The Tennessee Valley lagged behind the rest of the nation in almost every indicator, including employment, educational attainment and public health. In 1933 the annual per capita income in the Valley region was $168 — equivalent to about $3,300 today and only 45 percent of the national average at the time. The birthrate was one-third above the national average. Levels of literacy were low, and the labor force largely unskilled. Valley residents suffered from malnutrition; malaria affected up to 30 percent of the population in some areas. More than half the region’s three million people lived on farms, and of these, half lived on farms they did not own. Soil-depleting row crops such as corn, cotton and tobacco provided most of the farm income. Because these crops left the topsoil exposed to winter rains, about half the Valley’s open land was severely eroded or abandoned. 

The Original Mission

Most rural homes were not electrified — only three farms in 100 had electricity. Unchecked fires burned 10 percent of the region’s woodlands every year, and poor logging practices had nearly ruined forests that once offered endless miles of timber.

The preamble to the TVA Act of 1933 laid out succinctly that TVA’s role was “to improve the navigability and to provide for the flood control of the Tennessee River; to provide for reforestation and the proper use of marginal lands in the Tennessee Valley; to provide for the agricultural and industrial development of said Valley; to provide for the national defense . . . and for other purposes.”

The first generation of TVA employees went to work building our system of dams and locks to control floods and improve navigation of the Tennessee River. They created and distributed powerful fertilizers to help improve farming practices and crop yields. They grew and planted seedlings to stop soil erosion and reforest denuded areas. TVA workers also provided electricity to rural areas and recruited industries to the region to provide jobs.

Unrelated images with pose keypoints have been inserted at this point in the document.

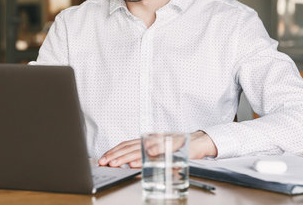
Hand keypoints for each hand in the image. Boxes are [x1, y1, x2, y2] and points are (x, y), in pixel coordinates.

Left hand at [98, 131, 217, 167]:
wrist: (198, 142)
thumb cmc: (178, 146)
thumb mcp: (160, 150)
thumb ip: (146, 154)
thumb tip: (130, 161)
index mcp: (147, 140)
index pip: (126, 145)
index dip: (114, 151)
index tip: (104, 158)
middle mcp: (151, 140)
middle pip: (130, 147)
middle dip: (116, 155)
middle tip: (104, 162)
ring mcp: (160, 143)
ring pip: (139, 149)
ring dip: (126, 158)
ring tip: (115, 163)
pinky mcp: (170, 147)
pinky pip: (156, 152)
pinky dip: (145, 158)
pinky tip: (136, 163)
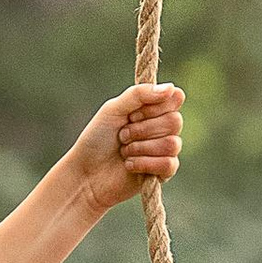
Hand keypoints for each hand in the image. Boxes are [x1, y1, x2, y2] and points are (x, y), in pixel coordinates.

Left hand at [65, 80, 182, 217]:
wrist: (86, 173)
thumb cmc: (97, 139)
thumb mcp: (113, 109)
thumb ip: (139, 94)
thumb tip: (171, 88)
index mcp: (153, 109)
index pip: (175, 98)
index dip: (154, 106)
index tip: (132, 114)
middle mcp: (162, 128)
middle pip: (175, 121)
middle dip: (143, 129)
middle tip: (122, 135)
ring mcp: (164, 151)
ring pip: (172, 144)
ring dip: (141, 147)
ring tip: (124, 151)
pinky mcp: (163, 173)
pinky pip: (169, 164)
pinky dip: (144, 163)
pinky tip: (129, 165)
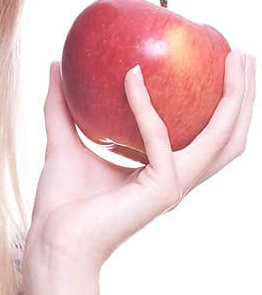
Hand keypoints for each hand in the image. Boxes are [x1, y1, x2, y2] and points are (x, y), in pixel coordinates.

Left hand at [24, 51, 254, 272]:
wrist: (52, 240)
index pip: (207, 136)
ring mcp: (173, 186)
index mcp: (163, 172)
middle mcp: (176, 179)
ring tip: (233, 58)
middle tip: (241, 54)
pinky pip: (157, 137)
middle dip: (244, 96)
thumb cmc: (60, 203)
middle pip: (229, 136)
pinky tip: (131, 76)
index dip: (222, 103)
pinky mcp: (160, 190)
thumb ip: (62, 105)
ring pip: (222, 137)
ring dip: (234, 97)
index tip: (220, 62)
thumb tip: (55, 64)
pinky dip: (145, 105)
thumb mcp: (63, 142)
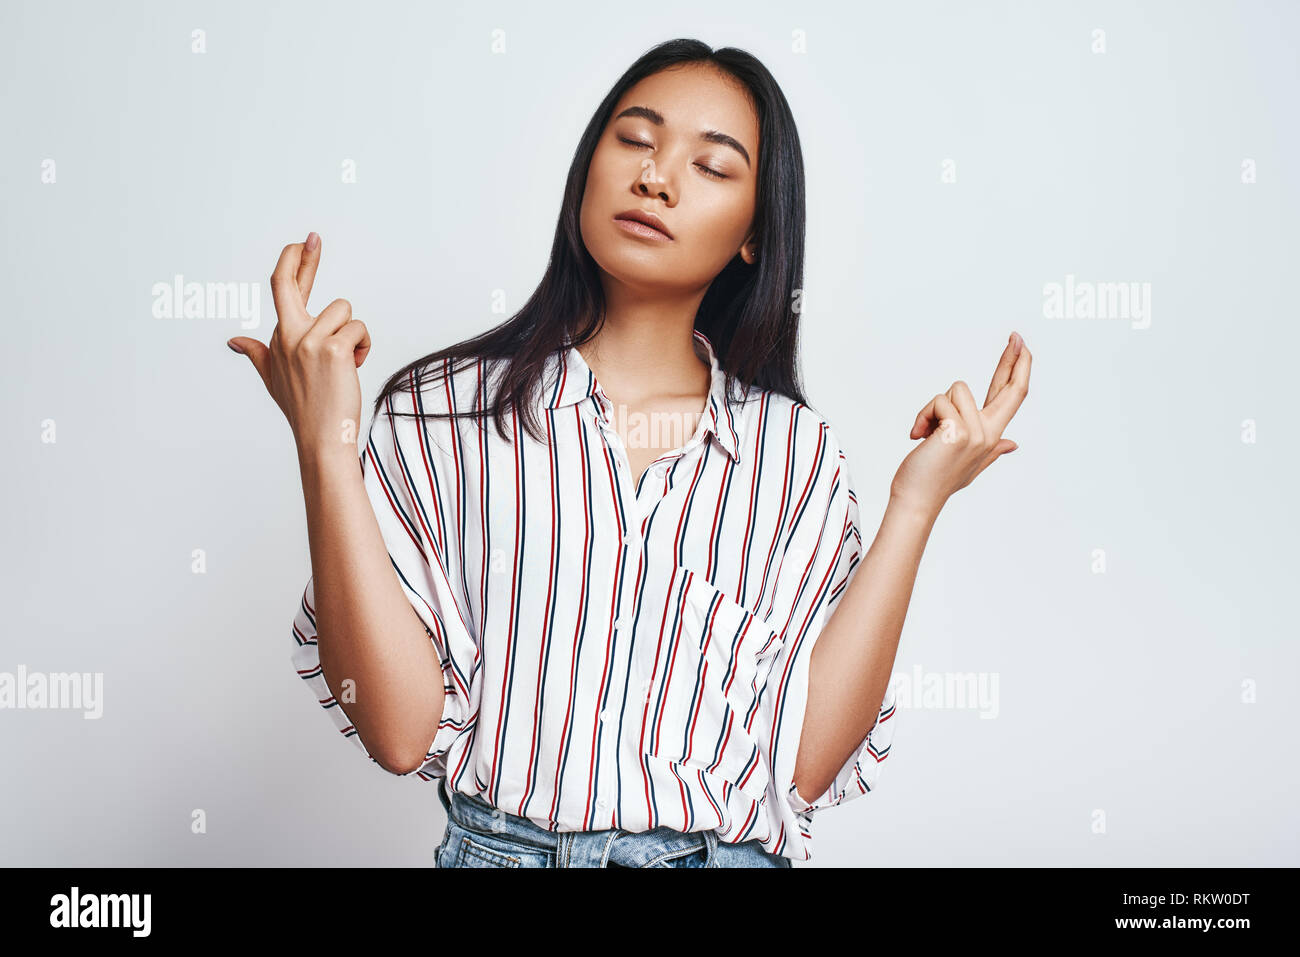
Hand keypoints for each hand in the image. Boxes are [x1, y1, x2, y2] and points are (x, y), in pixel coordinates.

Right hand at [227, 232, 371, 456]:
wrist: (322, 438)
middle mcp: (290, 335)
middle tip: (314, 237)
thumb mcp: (273, 379)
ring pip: (344, 311)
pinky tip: (355, 367)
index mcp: (279, 337)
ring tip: (348, 362)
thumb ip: (257, 354)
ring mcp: (309, 340)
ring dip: (354, 334)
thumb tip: (235, 341)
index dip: (292, 263)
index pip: (282, 289)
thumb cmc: (304, 410)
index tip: (302, 243)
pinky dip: (364, 346)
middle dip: (304, 258)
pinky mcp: (333, 348)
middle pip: (292, 284)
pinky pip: (358, 329)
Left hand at [890, 332, 1031, 516]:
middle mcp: (989, 433)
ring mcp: (975, 432)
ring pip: (953, 392)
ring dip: (932, 409)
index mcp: (992, 436)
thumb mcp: (970, 463)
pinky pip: (938, 403)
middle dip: (1012, 359)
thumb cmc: (936, 480)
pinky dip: (923, 417)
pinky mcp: (957, 431)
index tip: (1021, 348)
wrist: (916, 500)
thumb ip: (993, 450)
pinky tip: (919, 438)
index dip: (1018, 370)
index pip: (1011, 397)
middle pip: (1008, 388)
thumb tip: (1013, 444)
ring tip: (925, 434)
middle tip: (1015, 335)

They completed these tasks, and many more, to improve the quality of life of the people in the region. 

The Urgent Work of Today

While these initial problems were solved, we — TVA’s current employees — are still tasked with improving the quality of life for the people of our region in our time. That is what makes our anniversary matter. Just as earlier generations of workers met their own challenges, we are meeting ours: battling climate change, building the energy system of the future.

We are working to meet our generation needs while reducing carbon levels and aspiring to achieve net-zero carbon emissions by 2050. We want to ensure this region has some of the best jobs in the nation, so over the past five years our economic development work has generated approximately 341,000 jobs and over $45.4 billion in capital investment in the Tennessee Valley. We balance competing demands on our water system to provide flood control, navigation, power production and recreation, as well as water supply and water quality.

As long as our mission remains–serving the people of the Tennessee Valley to make life better — the work TVA does will always matter and our anniversaries will be days worth noting.